La “espera” en efecto siempre tiene un costo. En el caso de la pandemia el costo del encierro (el distanciamiento y la prohibición de actividades) conlleva un daño económico y social que resulta de las propias restricciones a la producción, la circulación y las libertades individuales. En economía la “espera” (recibir un préstamo en dinero para devolverlo más adelante) se paga con la tasa de interés, ya que sin interés seguramente no habrá préstamo –más allá de cualquier discusión filosófica medieval-. Postergar pagos es una buena noticia para la generación presente que tiene que hacer un menor esfuerzo hoy, pero que se traslada a mañana (las generaciones futuras). Si el tiempo se utiliza para poner los números en orden, vale la pena pagar un costo por la espera. Pero si la estrategia se repite –pedir una prórroga cada tanto porque no se corrigen los desequilibrios- los acreedores aprenden, y suben la tasa de interés (aumento el costo de la espera). En este caso, la estrategia de “comprar tiempo” es buena para la generación presente y la Administración actual, pero condena a soportar todo ese costo a las generaciones futuras que no tendrán crédito o lo tendrán a tasas más altas.

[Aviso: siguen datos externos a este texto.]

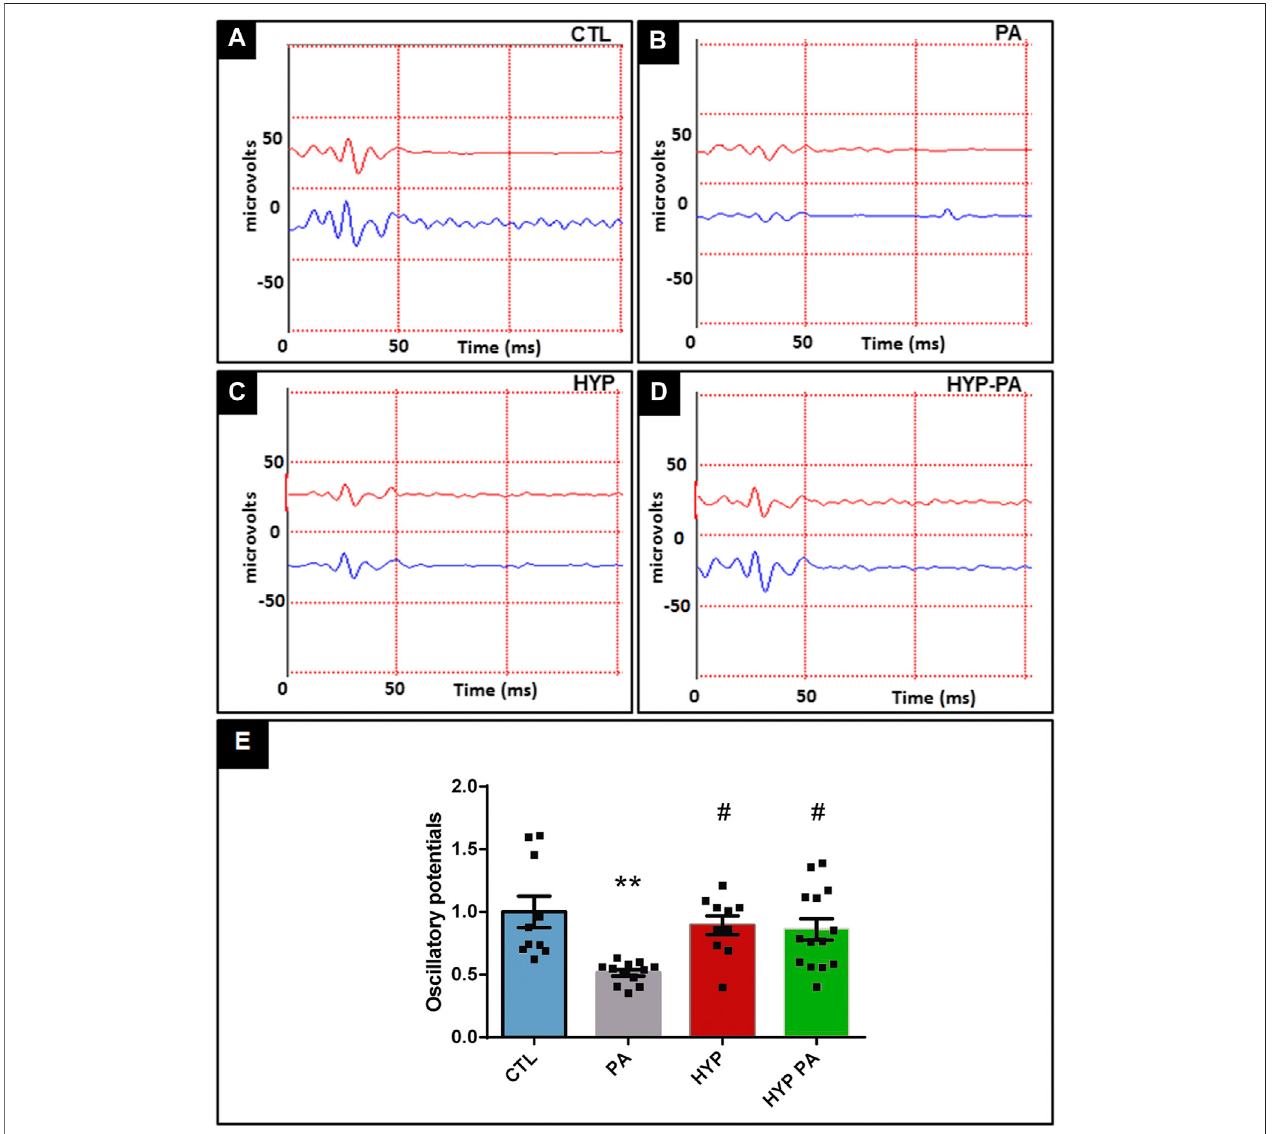
FIGURE 3 | Hypothermia prevents changes in the oscillatory potentials induced by perinatal asphyxia. Representative graphics of oscilatory potentials of 45 day- old animals (n (cid:2) 10 per group) subjected to PA in normothermic or hypothermic conditions. (A) : Control (CTL), (B) : Normothermic perinatal asphyxia (PA), (C) : Hypothermiaduringperinatalasphyxia(HYP), (D) :Hypothermic shockafterperinatalasphyxia(HYP-PA). E :Quanti fi cation oftheamplitudeoftheOP.Perinatalasphyxia (PA) induced a signi fi cant decrease in the amplitude of the OP compared to the control group (CTL), whereas both hypothermic treatments (HYP and HYP-PA) preventedit.TwowayANOVA, signi fi cantinteractionF (cid:2) 6.37, p (cid:2) 0.0012,Tukey´smultiplecomparisontest, p (cid:2) 0.0012(CTLvs.PA), p (cid:2) 0.016(PAvs.HYP), p (cid:2) 0.017 (PA vs. HYP-PA). Each bar represents the mean ± SEM of at least 10 animals. Asterisks indicate signi fi cant differences with CTL. **: p < 0.01. Pound signs indicate signi fi cant differences with PA. #: p <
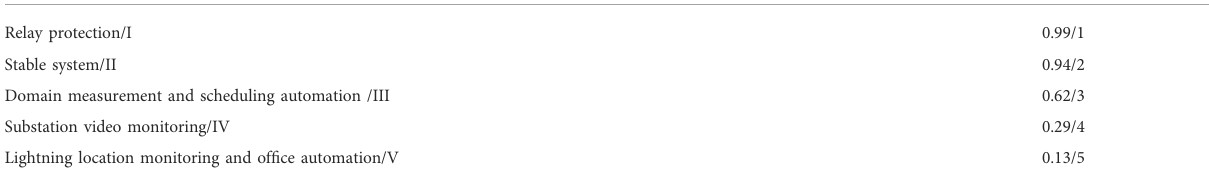
TABLE 2 Types and importance of electricity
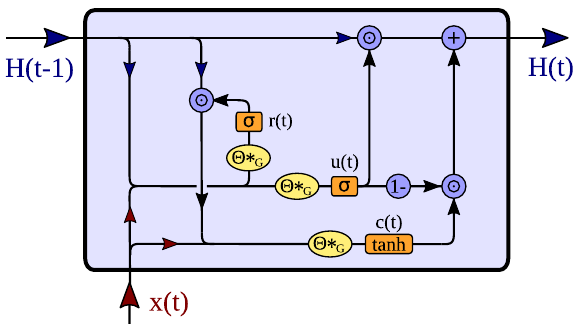
Figure 6. Overview of the processing steps of the DCGRU cell. The input x ( t ) , as well as the previous hidden state H ( t − 1 ) are concatenated and passed to the reset gate r ( t ) , as well as to the update gate u ( t ) . The reset gate r ( t ) controls the proportion of H ( t − 1 ) which enters c ( t ) , together with input x ( t ) . Then the hidden state H ( t − 1 ) is updated by c ( t ) , whereby the amount of new information is controlled by u ( t )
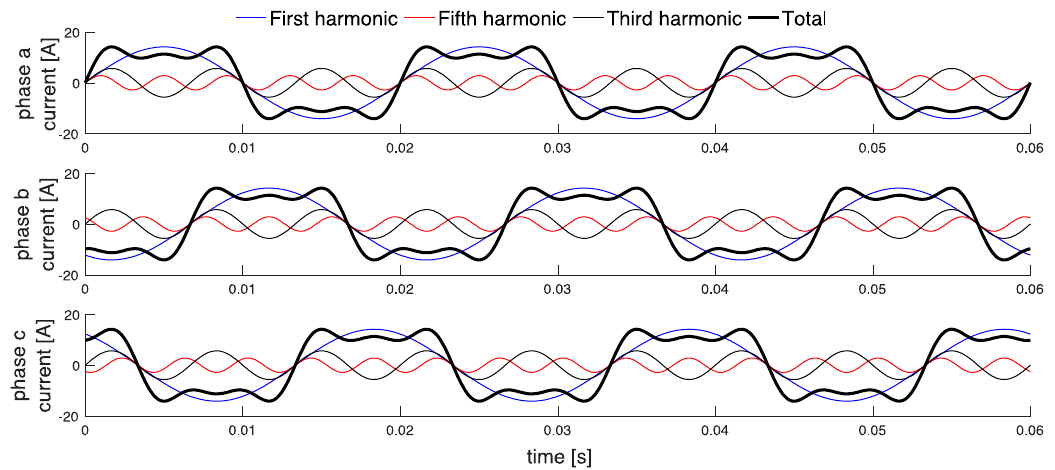
Figure 1. Waveforms of the three harmonic currents and of their sum (total).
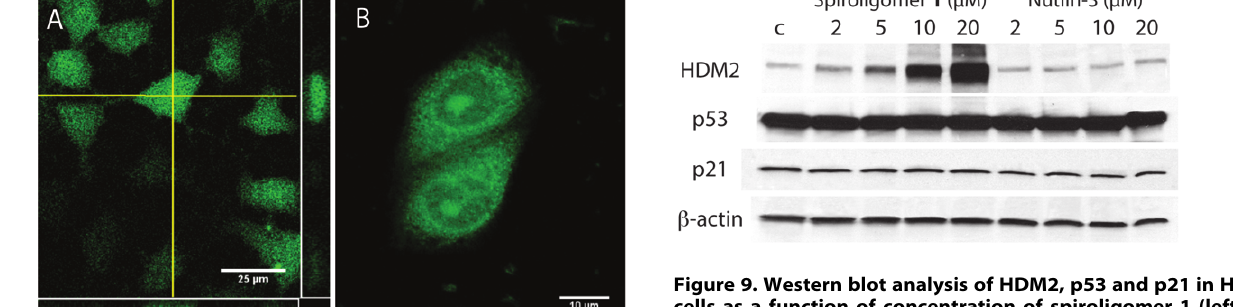
Figure 9. Western blot analysis of HDM2, p53 and p21 in Huh7 cells as a function of concentration of spiroligomer 1 (left) or Nutlin-3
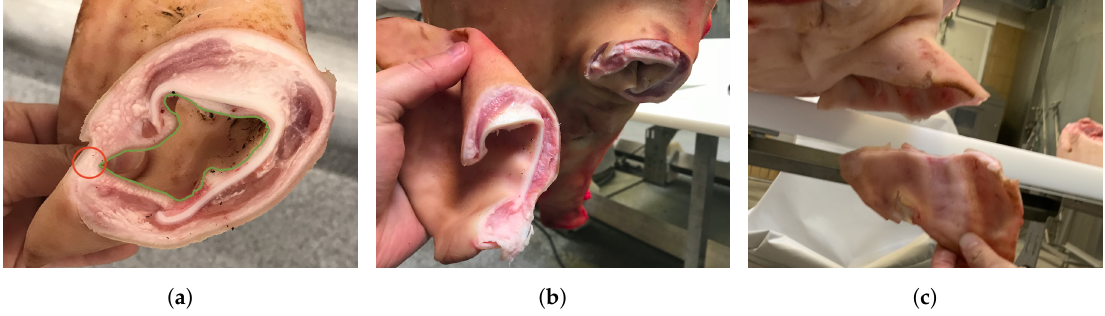
Figure 2. ( a ) Borderline, too close to the head. ( b ) Good. ( c ) Bad, too far from the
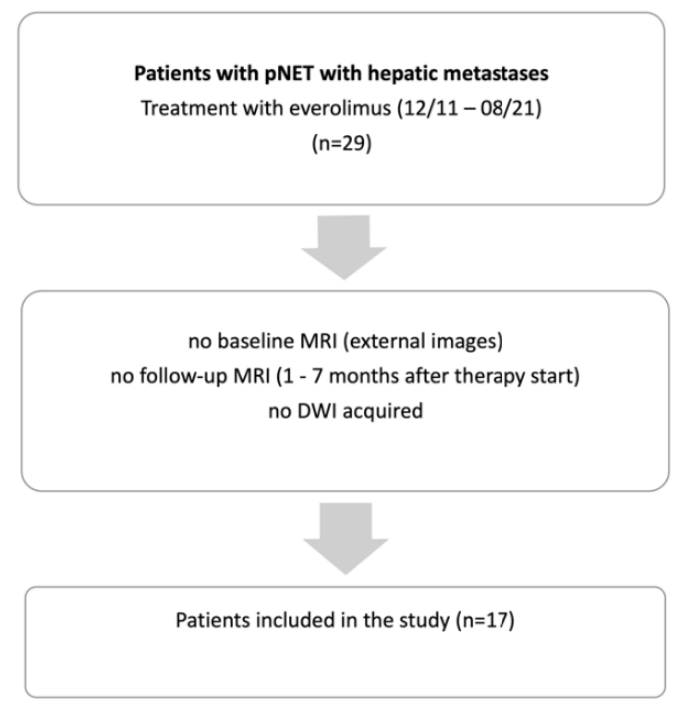
Figure 1. Flow-chart illustrating retrospective patient selection.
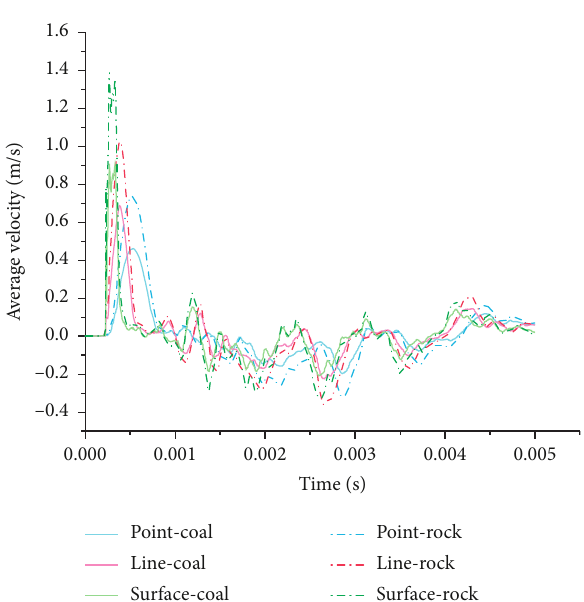
Figure 18: Average velocity of nodes in the tail beam collision contact zone under different contact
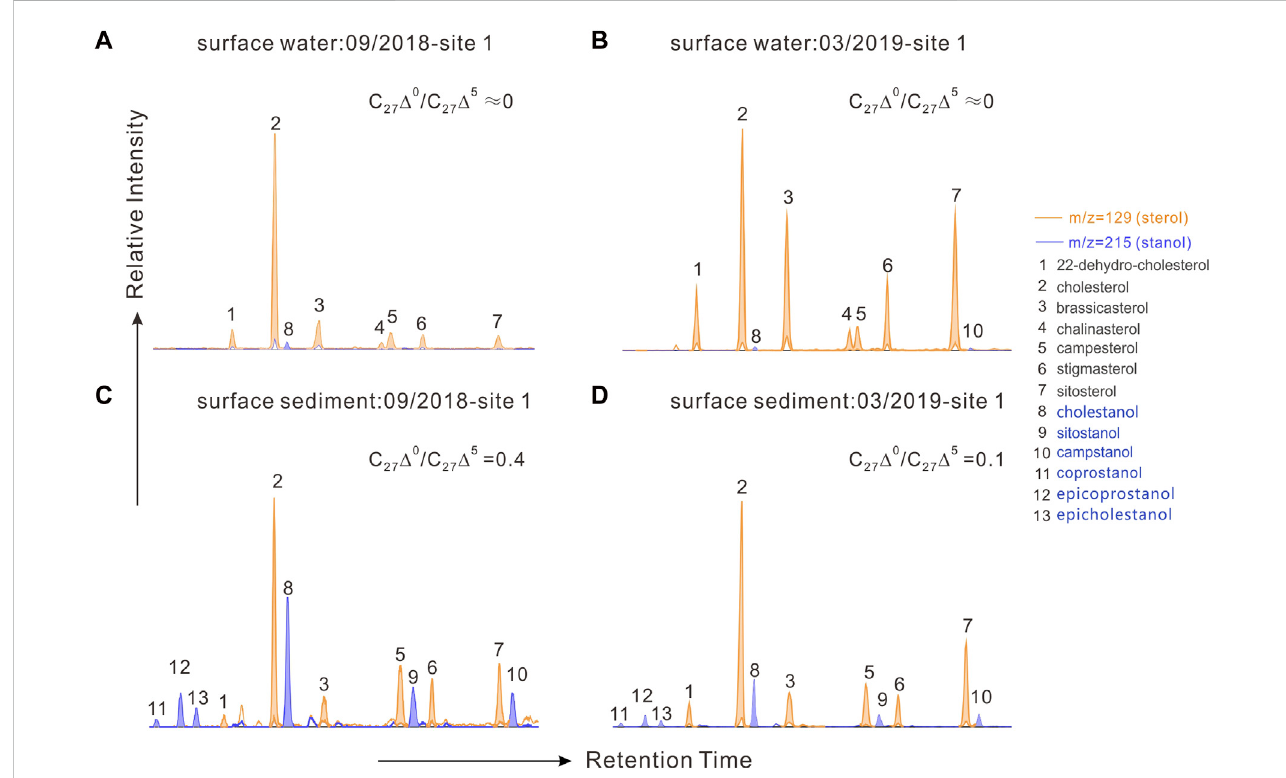
FIGURE 4 Masschromatogramsofm/z129+m/z215showingthedistributionsofsterolsandstanolsinparticulateorganicmatterandsedimentaryorganicmatter. (A,C) , samples from site 1 in the cyanobacterial bloom season (09/2018); (B,D) samples from site 1 in the cyanobacterial decay season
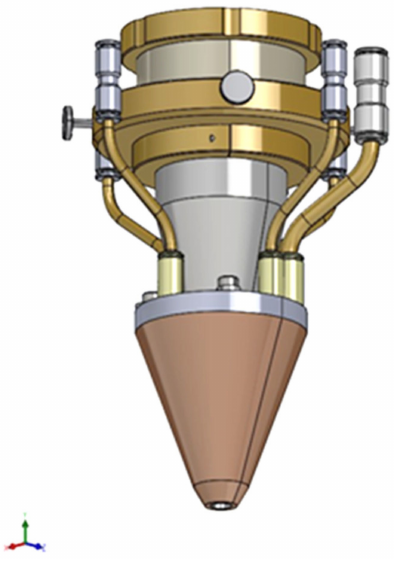
Figure 2. Coaxial configuration for powder feed.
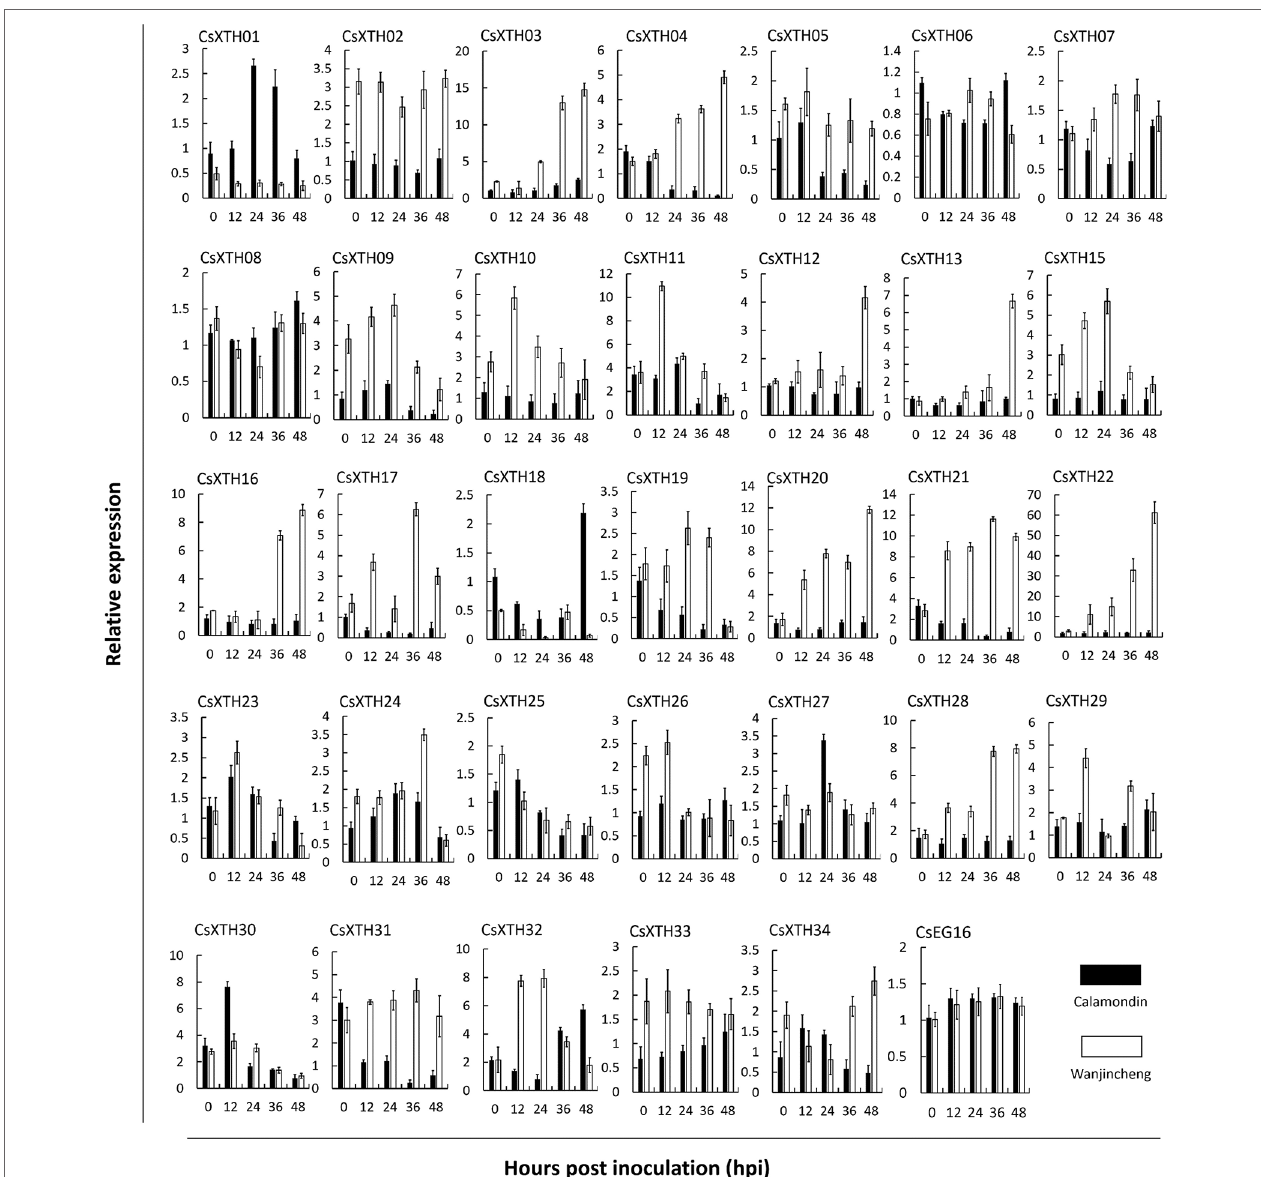
FIGURE 3 | Differential expression profiles of CsXTHs induced by Xcc. Samples for expression profiling were collected from Wanjincheng (empty bars) and calamondin (solid bars) at 0, 12, 24, 36, and 48 h post inoculation (hpi) of Xcc. Expression profiles were detected by qRT–PCR and normalized to CsActin. Control samples were inoculated with LB medium. Note that the relative expression of CsXTHs was on a different scale. LB, lysogeny broth; qRT–PCR, quantitative reverse transcriptase–polymerase chain reaction; Xcc, Xanthomonas citri subsp. citri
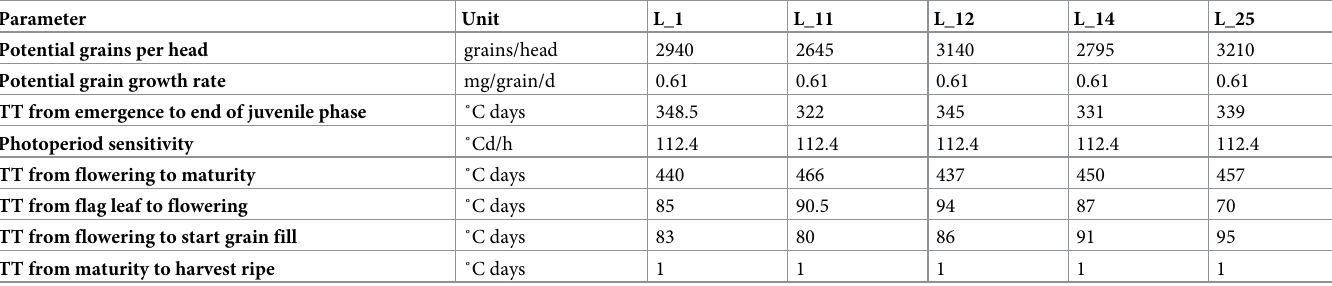
Table 1. Accession specific genotype coefficients used to calibrate APSIM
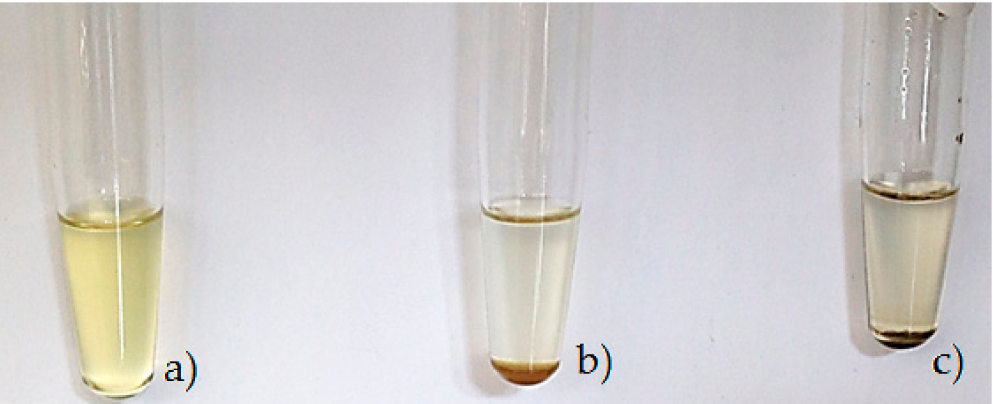
Figure 5. The catalytic reaction mixture of ( a ) Pt(PLLA-Bipy)Cl 2 under reaction conditions, ( b ) Pt(PLLA-Bipy)Cl 2 before and after catalysis at room temperature, ( c ) Pt(Bipy)Cl 2 at room and reaction temperature.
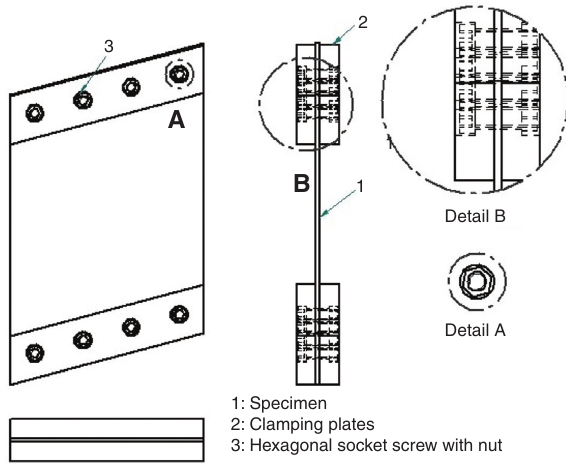
Figure 2 Fixture for holding the specimen.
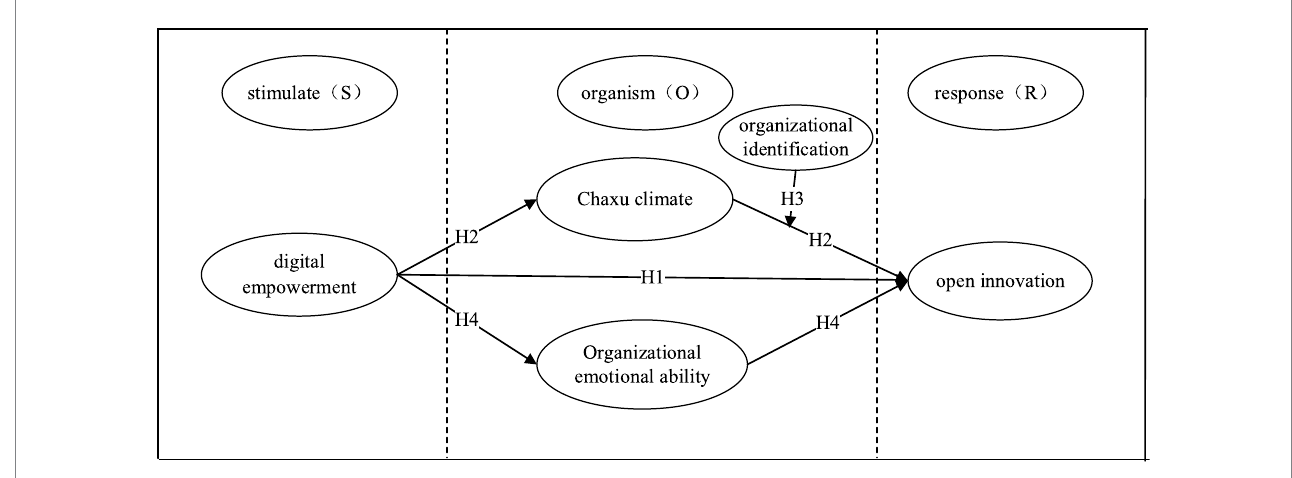
FIGURE 2 Open innovation performance impact mechanism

¿Cómo evaluar desde este punto de vista el acuerdo alcanzado con los acreedores? Este acuerdo es el comienzo de un amplio proceso de renegociación de pasivos de la Argentina que –FMI mediante- probablemente estará cerrado hacia mayo de 2021 con nuevos términos que incluyan también al Club de Paris. Con el Fondo y el Club de Paris las deudas no se renuevan eternamente, sino que algún día se pagan, y probablemente serán las primeras en pagarse.
La reestructuración de la deuda con el sector privado, en cambio, implica pagar más adelante y con menores intereses por un tiempo. Pero la nueva deuda, la que algún día empiece a tomarse, será seguramente a tasas mucho más altas que la deuda refinanciada, y que la tasa que paga la inmensa mayoría de países emergentes. La razón son los recurrentes defaults de Argentina: con cada nueva reestructuración se verifica un fenómeno de histéresis por el cual la tasa de interés “de equilibrio” demandada al país por los acreedores es más alta después de cada episodio. En los últimos 25 años la Argentina enfrentó siempre una tasa de interés por arriba del promedio pagado por los emergentes -con la excepción de la crisis asiática y de Rusia de fines de los ’90-. Solo después de mucho tiempo de ser “buen pagador” y con buenos fundamentos macroeconómicos (algo que nunca logramos en los últimos 70 años) la tasa puede caer. La reputación tiene algún valor en términos de tasa de interés, aunque con tiempo y buen comportamiento se va borrando el prontuario.
¿Cuál es la lección que nos deja esta nueva reestructuración? Cada uno puede focalizarse en una u otra dimensión, pero en términos económicos recordemos algo muy simple. Las reestructuraciones nos pueden dar tiempo para hacer todas las reformas estructurales que necesitamos para empezar a crecer (en lugar de rebotar una y otra vez sin rumbo). O pueden ser el huevo de la serpiente de una nueva frustración que desemboque en unos años en otro default. ¿Esta vez será diferente?